ECE2021 Audio Eposter Presentations Late Breaking (114 abstracts)
Bucharest, Endocrinology, Diabetes and Nutrition Department, Bucharest, Romania
Introduction
As the incidence of pediatric obesity is increasing, so is the incidence of metabolic syndrome in the pediatric population. We present the management of 3 such cases.
Case report
Three 14 (D.D), 15 (C.A.), 16 (C.M) year-old males presented for weight and metabolic management.DD had a medical history weight gain since 2 years old, obesity, dyslipidemia, hyperuricemia. C.A., obese since 2018, with hypertriglyceridemia and insulin resistance (HOMA-IR of 3.71). C.M., obese since 2015, with a Bethesda II 1.5 cm thyroid nodule (right lobe), hyperuricemia since 2017. All three had important first degree antecedents of type 2 diabetes, hypertension and metabolic syndrome. The clinical examination showed in all three boys normal pubertal Tanner stage (P45G4), D.D: BMI 35.5, 1.68 m (+2SD), 44% fat, 179% obesity degree, BP 130/80 mmHg and a waist circumference: 113 cm, C.A.: BMI 30.2, 1.82 m (+2.5DS), 22.9% fat, 137% obesity degree, BP 147/78 mmHg, important acanthosis nigricans, waist circumference: 106.5cm and C.M.: BMI 35.4, 1.83 m (+2DS), 38.7%fat, 161% obesity degree, BP 145/88mmHg, waist circumference: 120 cm.
Laboratory
Dyslipidemia with HDL: 35/26/39, TG: 71/250/190, insulin resistance in C.M.-HOMA-IR: 5.8, type 2 diabetes in C.A: HbA1c= 7.4%, blood glucose 135, hepatic cytolysis in C.A. (TGO= 118, TGP= 182) and D.D. (TGP= 48.6, TGO= 26 UI/l, ) 25-OH vitamin D between 17 and 25 ng/dl and hyperuricemia 10.53 in D.D., 7.4 in C.A. and 8.4 mg/dl in C.M. The abdominal ultrasound: severe liver steatosis, BP monitoring showed 1st degree hypertension in all three patients.

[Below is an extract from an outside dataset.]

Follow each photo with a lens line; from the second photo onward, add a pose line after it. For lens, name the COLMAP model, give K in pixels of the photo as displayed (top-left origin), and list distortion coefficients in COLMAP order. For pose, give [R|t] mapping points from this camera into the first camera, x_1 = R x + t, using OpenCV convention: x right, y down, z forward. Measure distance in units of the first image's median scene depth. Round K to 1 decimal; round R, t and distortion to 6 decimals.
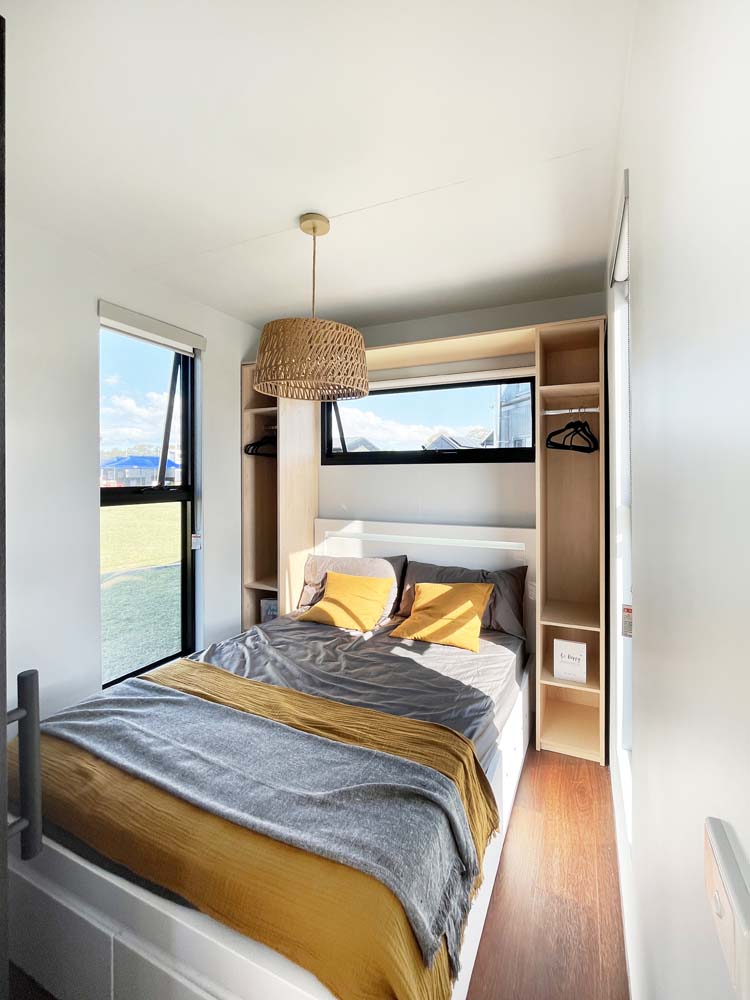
lens RADIAL K [[407.5, 0, 369.6], [0, 407.5, 489.1], [0, 0, 1]] dist [-0.006518, 0.000766]
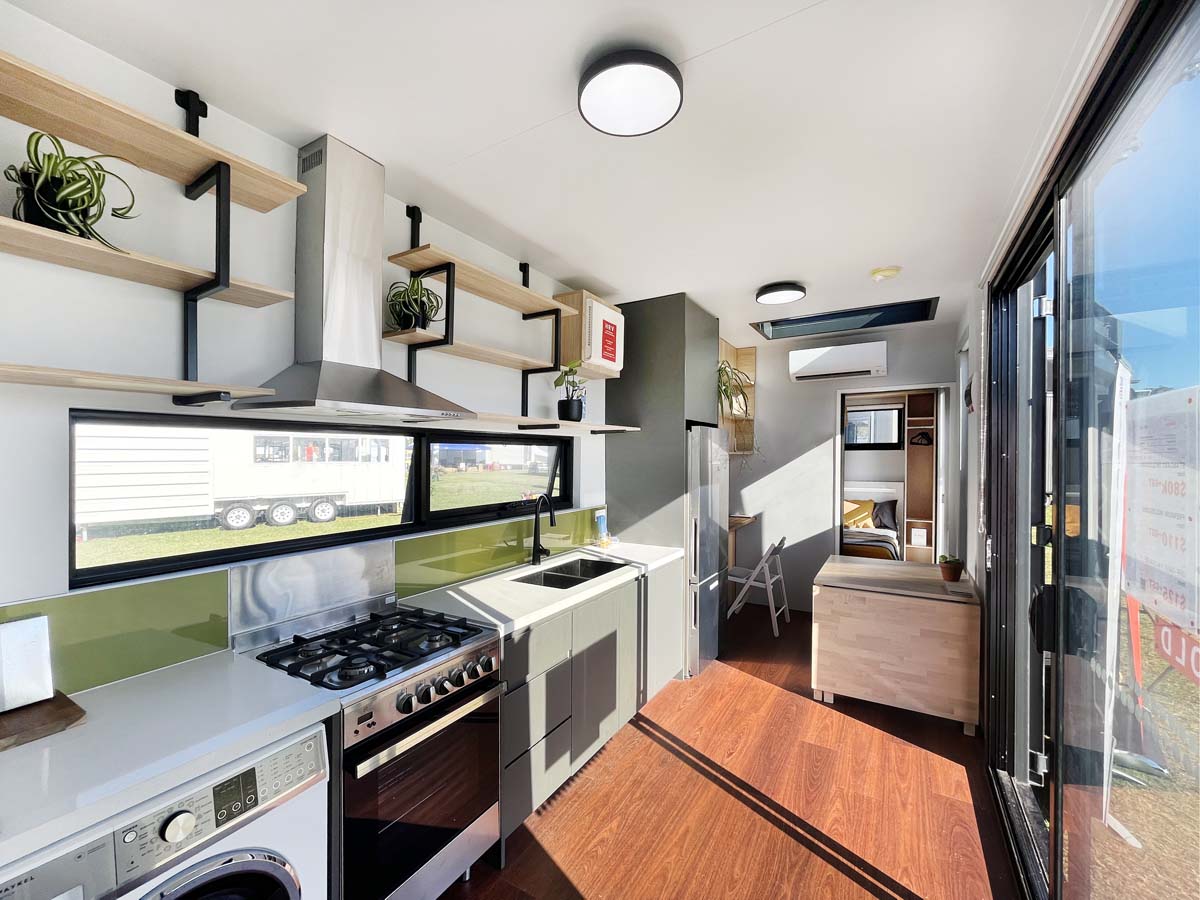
lens RADIAL K [[489.0, 0, 610.6], [0, 489.0, 456.8], [0, 0, 1]] dist [-0.006518, 0.000766]
pose [[0.993407, 0.018856, -0.113079, -0.914621], [-0.019593, 0.999793, -0.005407, 0.021189], [0.112954, 0.007587, 0.993571, -1.898145]]
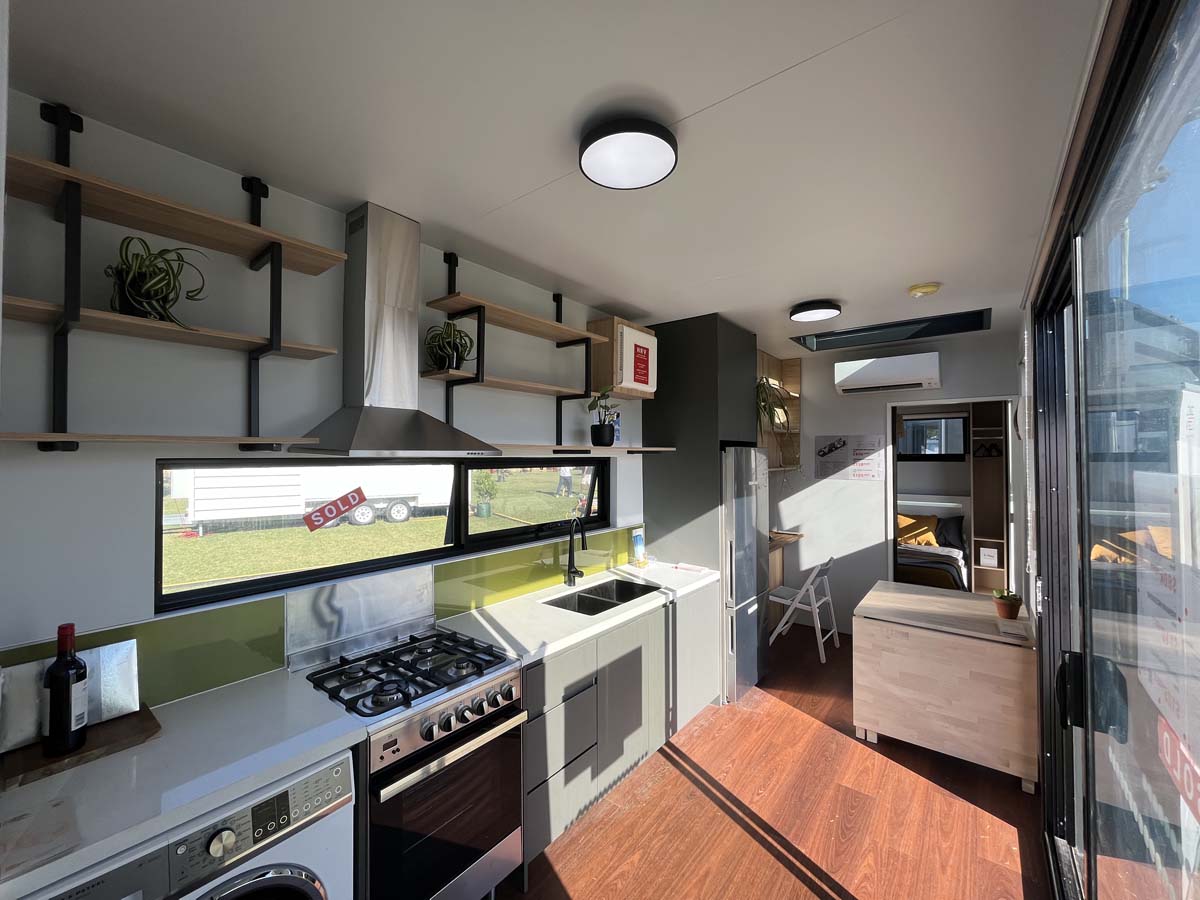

The basal metabolic rate (indirect calorimetry) - low in D.D. (85%), correlated with the low muscle mass, normal in the other 2 boys 94 and 99%. We began a hypocaloric Mediterranean diet (400 calories daily deficit), moderate physical activity (4560 minutes), low sodium intake. All three received Omega 3(2000 mg), 2000 UI vitamin D, vitamin E and hepatic protectors for the liver cytolysis. After 1 month of diet and 2% of body fat loss the BP, cytolysis and fasting glucose normalized.
Conclusion
The metabolic syndrome is a frequent condition in adults with increasing prevalence in children and teenagers, but there is no common definition and treatment of the conditions associated with this syndrome. A new guideline for the metabolic syndrome in the pediatric population is needed to manage and monitor the effects of this syndrome and avoid the serious health risks in our children and teenagers.